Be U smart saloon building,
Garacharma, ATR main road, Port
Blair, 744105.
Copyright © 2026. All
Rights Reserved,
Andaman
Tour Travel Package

ABOUT THIS EXERCISE — Reproduce every line of the records above character for character, keeping each line break, spelling, and punctuation mark unchanged.

THE COMPLETED TASK —
Be U smart saloon building,
Garacharma, ATR main road, Port
Blair, 744105.
Copyright © 2026. All
Rights Reserved,
Andaman
Tour Travel Package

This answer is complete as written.